Some Tours Are Won After the Prospect Leaves
Some Tours Are Won After the Prospect Leaves
Every gym sales culture I’ve worked in treats the in-person close as the outcome that matters. Sign the agreement today, in the room, before the prospect walks out. The underlying reason is the be-back rate, the percentage of prospects who leave without signing and actually come back to buy. That number is industry-wide low, often in the 10-20% range. The floor wisdom has always been that if you don’t close them now, you probably won’t close them at all.
The contrarian claim is this. Not every tour can close in person, and the rep who keeps pushing when a prospect structurally can’t say yes today isn’t increasing the close rate. They’re damaging the follow-up, which is the only chance they had left.
The be-back statistic is real, and it’s the reason this argument is narrower than it sounds. I’m not saying let prospects walk and trust they’ll come back. Most won’t. The argument is about a specific subset of tours: the ones where the prospect was never going to close in the room today, regardless of how the rep handled it.
Some prospects genuinely can’t close in person. The spouse isn’t in the room and has to sign off. The budget has to get checked against a bank account they don’t have in front of them. The decision feels too big to make in 30 minutes after a tour. These aren’t objections a rep can overcome with better technique. They’re structural. The decision cannot happen in the room, because the information or the authority required to make it isn’t in the room.
The in-person-close culture tells a rep that these prospects are winnable with enough pressure. Push harder. Create urgency. Offer the today-only discount. Some of this works on some prospects, but on the structural non-closers, it doesn’t work and it backfires. The prospect who already knew they couldn’t say yes today now feels pressured, rushed, and in some cases manipulated. They leave. They don’t answer the follow-up call. The already-low be-back rate just dropped to zero, because the rep converted a warm “I need to think about this” into a cold “I don’t want to deal with that place again.”

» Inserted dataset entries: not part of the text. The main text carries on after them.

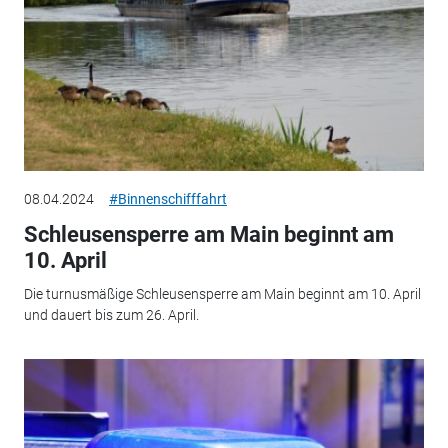
08.04.2024
#Binnenschifffahrt
Schleusensperre am Main beginnt am
10. April
Die turnusmäßige Schleusensperre am Main beginnt am 10. April
und dauert bis zum 26. April.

The rep who handles these tours differently doesn’t close more in the room. They close more overall, because they preserve the follow-up as a viable path. A prospect who leaves warm, with a specific next step tied to their actual reason for not signing today, is a prospect the rep can still work. A prospect who leaves cold from a pressure close is gone.

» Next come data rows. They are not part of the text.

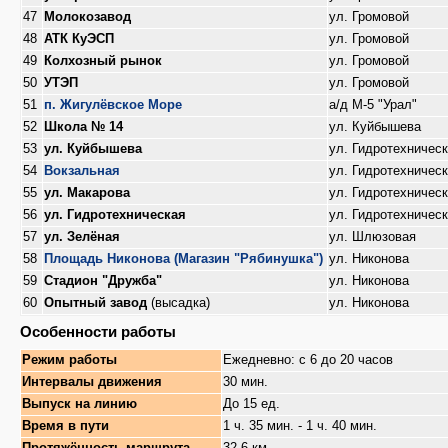
47
Молокозавод
ул. Громовой
48
АТК КуЭСП
ул. Громовой
49
Колхозный рынок
ул. Громовой
50
УТЭП
ул. Громовой
51
п. Жигулёвское Море
а/д М-5 "Урал"
52
Школа № 14
ул. Куйбышева
53
ул. Куйбышева
ул. Гидротехничес
54
Вокзальная
ул. Гидротехничес
55
ул. Макарова
ул. Гидротехничес
56
ул. Гидротехническая
ул. Гидротехничес
57
ул. Зелёная
ул. Шлюзовая
58
Площадь Никонова (Магазин "Рябинушка")
ул. Никонова
59
Стадион "Дружба"
ул. Никонова
60
Опытный завод
(высадка)
ул. Никонова
Особенности работы
Режим работы
Ежедневно: с 6 до 20 часов
Интервалы движения
30 мин.
Выпуск на линию
До 15 ед.
Время в пути
1 ч. 35 мин. - 1 ч. 40 мин.
Протяжённость маршрута
32,6 км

The practical read is that the rep’s job on any given tour has two possible outcomes depending on the prospect. For prospects who can close today, close them. Use the normal toolkit. These are the tours the be-back rate argument applies to fully, and leaving them without a signed agreement is the expensive mistake the floor wisdom warns about.
For prospects who structurally can’t close today, shift the goal. The job is no longer the close. The job is to surface the real reason they can’t sign, address it where possible, and set up a specific next step that gives the follow-up a chance. Not “we’ll be in touch.” A concrete appointment, phone call, or return visit with the decision-maker included. The close happens later, in a different medium, under different conditions.
The in-person close is still the goal when the in-person close is possible. When it isn’t, pushing for it anyway is how reps convert low-be-back-rate prospects into zero-be-back-rate prospects, and the cost of that doesn’t show up in the close-rate report. It shows up in the pipeline that should have still been warm and isn’t.